Generation model --isIndependentFrom--> Discourse model
Generation model <--definesMapping-- Discourse model --definesMapping--> Semantic Network
Since currently most of the system intelligence is in the generation model, the rules are not explicit and thus are not exchangable, difficult to change and reason about.

Results:

Requirements:
from workflow analysis:
- multiple structures possible for genre+topic
- identification of Prologue/Main/Epilogue parts within a discourse structure and their connection to discourse concepts
- explicitly defined order of sections - what does it depend on?
- do not try to completely restrict all attributes (there can be the rules for the order specification but not templates) from implementation/testing:
- all the specific rules how various related characters should be treated in each specific case (for each class of the main character) should be also preferebly included into a discourse model (e.g. what to do with the concepts having the same class as the main character).
- I'm also mixing rules for creating a discourse structure with rules for finding media items, e.g. if discStructure contains Text1 and Text1 talksAbout Artwork then include an image of this Artwork in the presentation if this image exists in the selection. from DISC:
- overcome uncontrolable development of the story line (can be partially done in DISC
- overcome uncontrolable appearance of related characters (still not sure)

Research questions:

- How to extend DISC approach to support variety of ways for building a discourse structure? Basically how to extent it to confirm to the requirements above. (How to bring it to a more abstract level?)

Things to discuss:

After I come up with some solution or approach, see how it relates to Stefano's former ideas about DISC improvements. Maybe we can have some collaboration on that. Besides, we should also relate the current framework for VOX POPULI (VOX POPULI is in fact a particular type of presentation a user of SampLe might want to build, so SampLe should be able at least in theory to support those discourse structure types). In the end we might come up with the basic components and processes the multimedia authoring system should have based on our experiences with different media types and authoring tasks.

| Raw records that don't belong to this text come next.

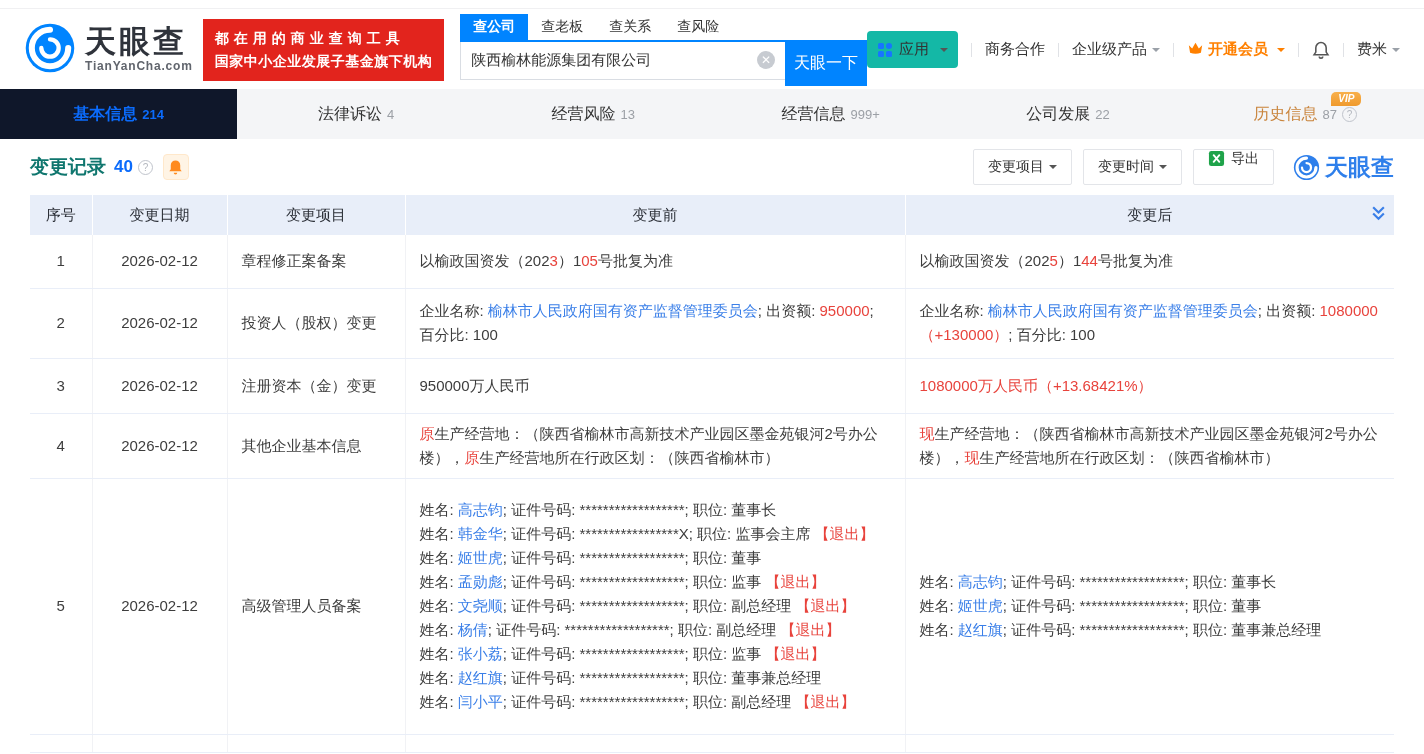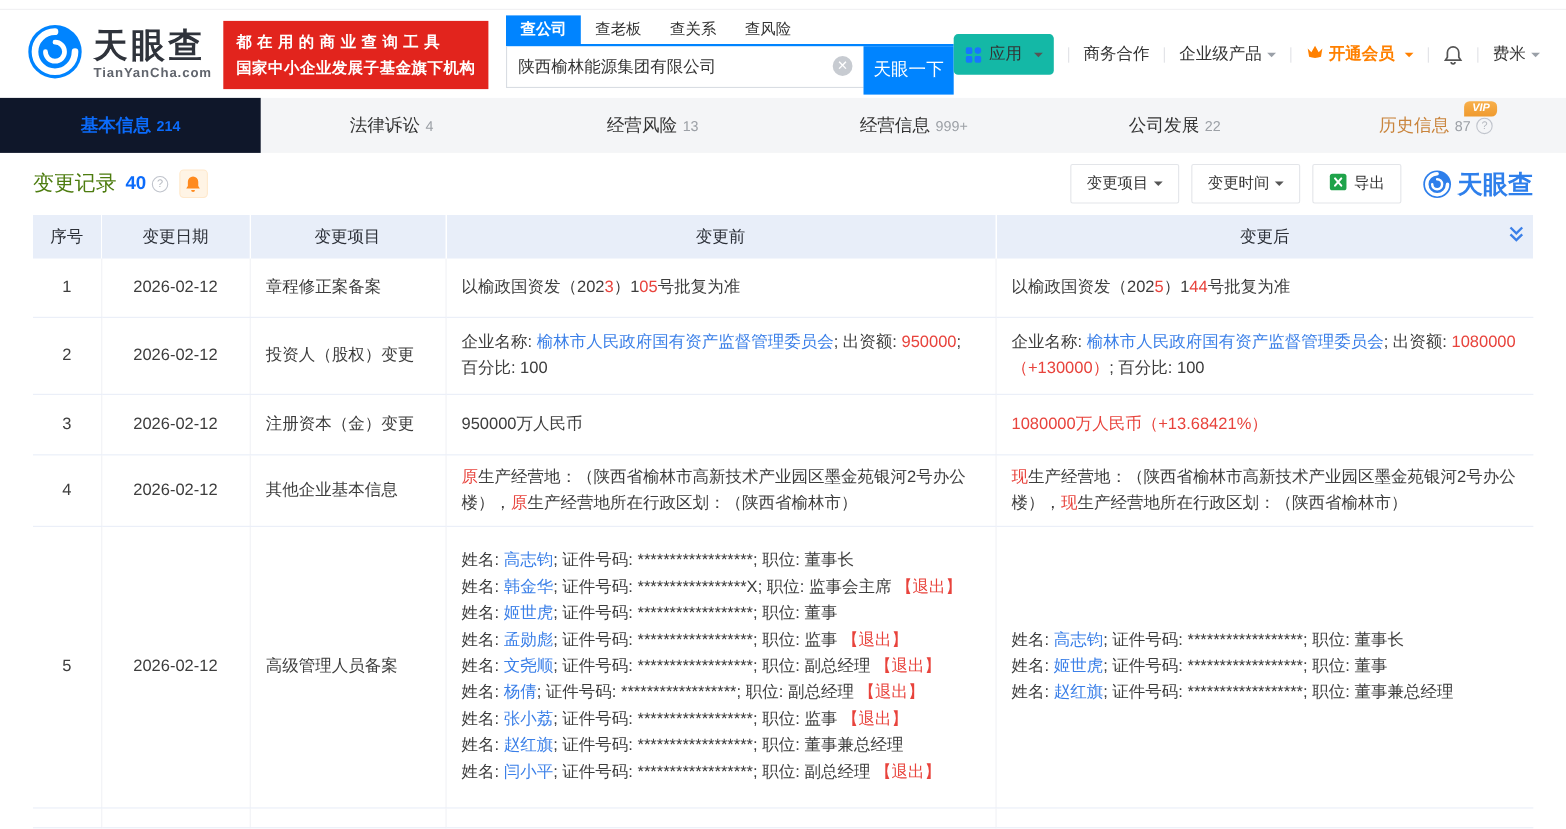--- a/index.html
+++ b/index.html
@@ -55,7 +55,7 @@
 
   
   .section-bar{display:flex;align-items:center;padding:10px 30px;height:56px}
-  .section-title{font-size:19px;font-weight:400;color:#4d7c0f}
+  .section-title{font-size:19px;font-weight:700;color:#0f766e}
   .section-count{font-size:17px;font-weight:700;color:#0B6BFB;margin-left:8px}
   .bell-chip{width:26px;height:26px;background:#FFF4E5;border:1px solid #FFE8CB;border-radius:4px;
              display:flex;align-items:center;justify-content:center;margin-left:10px;cursor:pointer}

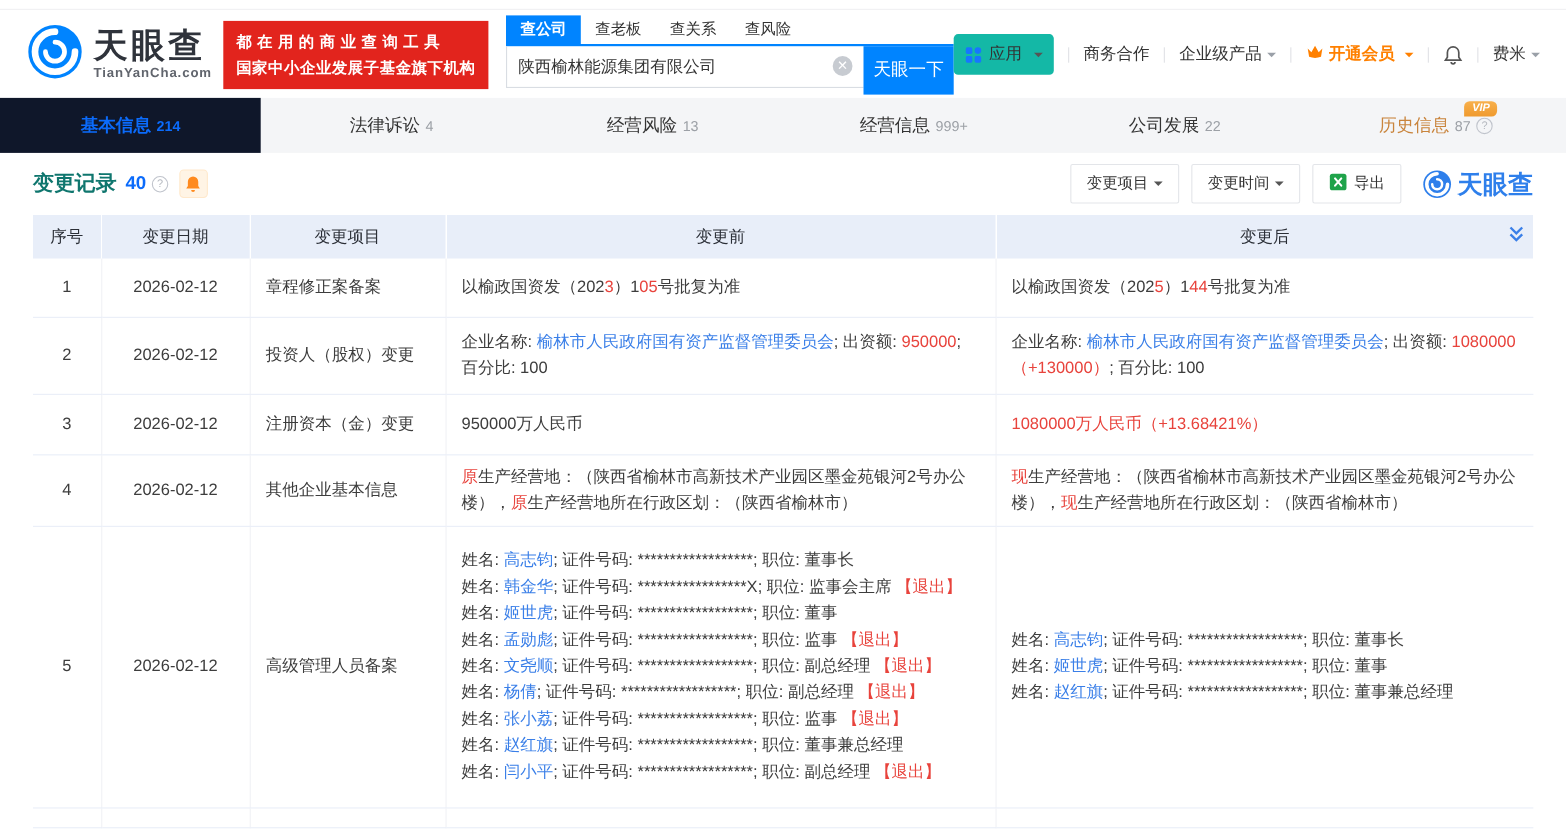--- a/index.html
+++ b/index.html
@@ -63,7 +63,7 @@
   .filter-btn{height:36px;border:1px solid #E3E5E9;background:#fff;padding:0 14px;font-size:14px;color:#333;
               display:flex;align-items:center;border-radius:2px;cursor:pointer}
   .export-btn{height:36px;border:1px solid #E3E5E9;background:#fff;padding:0 14px;font-size:14px;color:#333;
-              display:flex;align-items:center;gap:6px;border-radius:2px;cursor:pointer}
+              display:flex;gap:6px;border-radius:2px;cursor:pointer}
   .watermark{display:flex;align-items:center;gap:5px;color:#2E7FEB;font-size:23px;font-weight:700;margin-left:8px}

Next step (it makes sense to do it before the previous step, since changes in the annotation schema might have a strong effect on the generation model and the discourse model):

There are multiple prerequisites why I would like to change the way discourse annotations are attached:
- it might influence the process of building discourse structures
- if a user wants to add new media to the system's repository I have to determine the way domain and discourse annotations are defined and attached. The requirements for the annotation schema in this case come from the knowledge the system has about media items at the point annotations about them should be provided. These contextual annotations should/will have much richer structure than the annotations I have now (since there will be more information available about media items and the viewpoint on them will be known). On the other hand it means that the system should be able to make sense/use of these new annotations. Also probably it is useful to have all annotations uniformally defined.